A Human Paired Sample Mock Loop for In Vitro Blood Pump Testing

C. Bleilevens
1   Department of Anaesthesiology, RWTH University Hospital Aachen, Aachen, Germany
,
T. Grzanna
2   Department of Thoracic and Cardiovascular Surgery, RWTH University Hospital Aachen, Aachen, Germany
,
M. Bohnen
2   Department of Thoracic and Cardiovascular Surgery, RWTH University Hospital Aachen, Aachen, Germany
,
T. Fechter
1   Department of Anaesthesiology, RWTH University Hospital Aachen, Aachen, Germany
,
C. Luisi
3   Department of Cardiovascular Engineering, Institute of Applied Medical Engineering, RWTH Aachen University, Helmholtz Institute, Aachen, Germany
,
R. Rossaint
1   Department of Anaesthesiology, RWTH University Hospital Aachen, Aachen, Germany
,
R. Autschbach
2   Department of Thoracic and Cardiovascular Surgery, RWTH University Hospital Aachen, Aachen, Germany
,
A. Goetzenich
2   Department of Thoracic and Cardiovascular Surgery, RWTH University Hospital Aachen, Aachen, Germany
› Author Affiliations
Further Information

Publication History

Publication Date:
22 January 2018 (online)

Objectives: In vitro test settings for blood pumps are often designed to optimize technical parts (flow, pressure, resistance, shear stress), or to monitor biological/medical data (inflammation, coagulation, hemolysis), and use animal blood. Here we present a twin-Mock Loop which enables the paired analysis of blood from one human donor in two identical setups to investigate different hypotheses (e.g., substance A vs. B). The extracorporeal test setting simulates clinically relevant and physiological hematocrit, temperature, flow and pressure values.
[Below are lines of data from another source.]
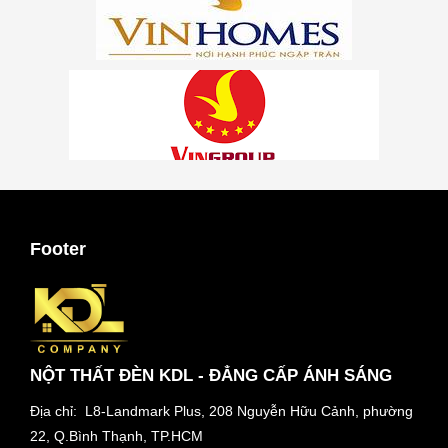
Footer
NỘT THẤT ĐÈN KDL - ĐẲNG CẤP ÁNH SÁNG
Địa chỉ: L8-Landmark Plus, 208 Nguyễn Hữu Cảnh, phường
22, Q.Bình Thạnh, TP.HCM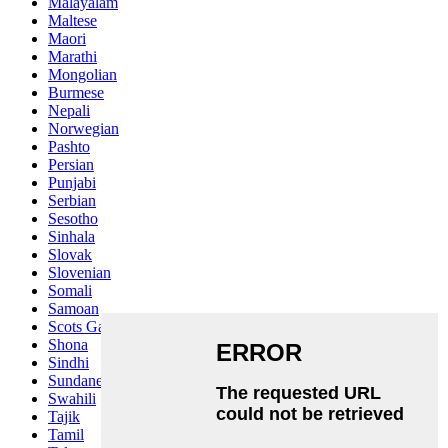
Malayalam
Maltese
Maori
Marathi
Mongolian
Burmese
Nepali
Norwegian
Pashto
Persian
Punjabi
Serbian
Sesotho
Sinhala
Slovak
Slovenian
Somali
Samoan
Scots Gaelic
Shona
Sindhi
Sundanese
Swahili
Tajik
Tamil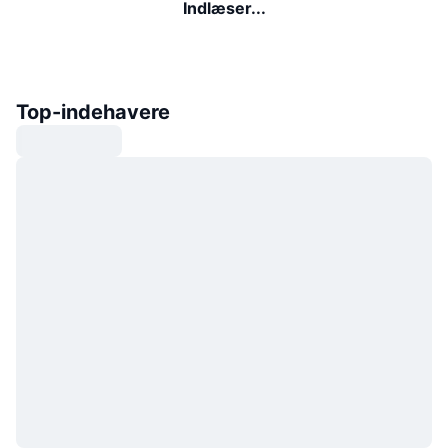
Indlæser...
Top-indehavere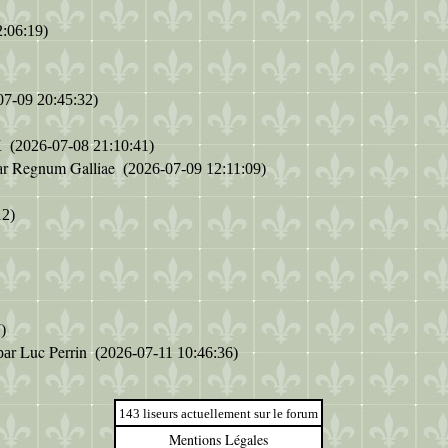
:06:19)
7-09 20:45:32)
K
(2026-07-08 21:10:41)
Regnum Galliae
ar
(2026-07-09 12:11:09)
12)
)
Luc Perrin
par
(2026-07-11 10:46:36)
143 liseurs actuellement sur le forum
Mentions Légales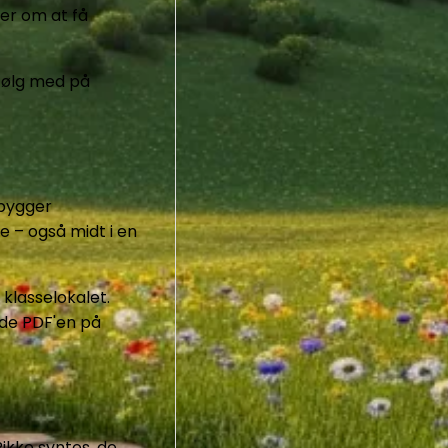
ler om at få
r følg med på
 bygger
e – også midt i en
 klasselokalet.
nde PDF'en på
Rikke syntes, de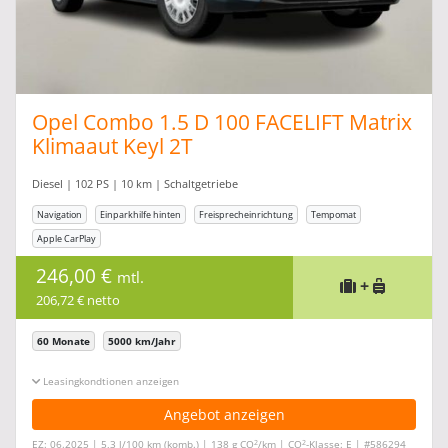
Opel Combo 1.5 D 100 FACELIFT Matrix
Klimaaut Keyl 2T
Diesel | 102 PS | 10 km | Schaltgetriebe
Navigation
Einparkhilfe hinten
Freisprecheinrichtung
Tempomat
Apple CarPlay
246,00 €
mtl.
+
206,72 € netto
60 Monate
5000 km/Jahr
Leasingkonditionen ein-/ausblenden
Angebot anzeigen
2
2
EZ: 06.2025 | 5,3 l/100 km (komb.) | 138 g CO
/km | CO
-Klasse: E | #586294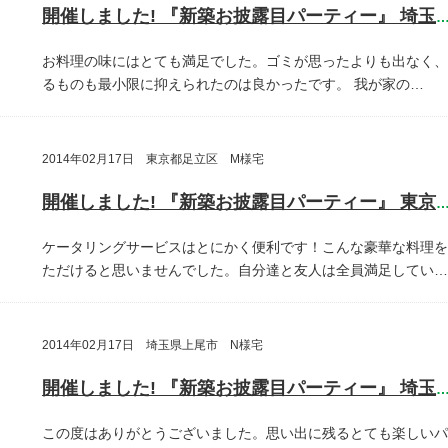
開催しました! 『新築お披露目パーティー』 埼玉県川口
お料理の味にはとても満足でした。ゴミが思ったよりも出なく、
るものも最小限に抑えられたのは良かったです。
我が家の…
2014年02月17日 東京都足立区 M様宅
開催しました! 『新築お披露目パーティー』 東京都足立
ケータリングサービスはとにかく便利です！こんな豪華な料理を
ただけると思いませんでした。自分達と友人は全員満足してい…
2014年02月17日 埼玉県上尾市 N様宅
開催しました! 『新築お披露目パーティー』 埼玉県上尾
この度はありがとうございました。思い出に残るとても楽しいパ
Methods: The twin-Mock Loop consists of standard PVC tubing, a silicon reservoir, flow sensors, pressure transducers, temperature probes and a MEDOS sPump drive unit for each circuit. 100 mL of heparinized (HEP) human blood from healthy volunteers (37.5 IU/mL), is diluted to a HCT value of 20 to 25% with isotonic saline, to achieve a total volume of approximately 70 mL per circuit. This is sufficient for the withdrawal of six adequate blood samples from each loop to investigate changes in coagulation and platelet activation, blood gases, cell count, microvesicles, as well as cytokine expression and finally clot formation and hemolysis within the system during six hours. To evaluate the setting we compared three groups: 1st: HEP w/o antagonization (ANT), 2nd: 50% ANT of HEP with protamine, 3rd: 100% ANT of HEP with protamine.

Results: We simulated a “cardiac output” of 70 to 100 mL/min with a physiological mean pressure of 85.1 ± 1.2 mm Hg. Both parameters remained stable for the complete test cycle of 6 hours, independent from the experimental group. We achieved clot formation on the sPump with an average clot weight of 596mg within the 3rd group, decreased clotting time for the extrinsic (61 ± 2.6 to 48.6 ± 3.8 seconds) and intrinsic (>3,600 to 450 ± 101.7 seconds) coagulation measurement using ROTEM technology, as well as a 3-fold increased amount of CD62P positive platelets using FACS analysis. Free hemoglobin concentration, as sign for hemolysis, increased over time (14.7 ± 1.1 to 53 ± 4.6 mg/dL). In contrast, no clot formation was found in the other groups and only moderate changes for the mentioned parameters.

Conclusion: Our human Mock Loop system features near-physiological conditions in a novel paired sample setting, allowing direct within-patient comparison. It is suitable for the investigation of new anticoagulatory strategies and testing of diverse blood pumps toward susceptibility for clot formation and hemolysis.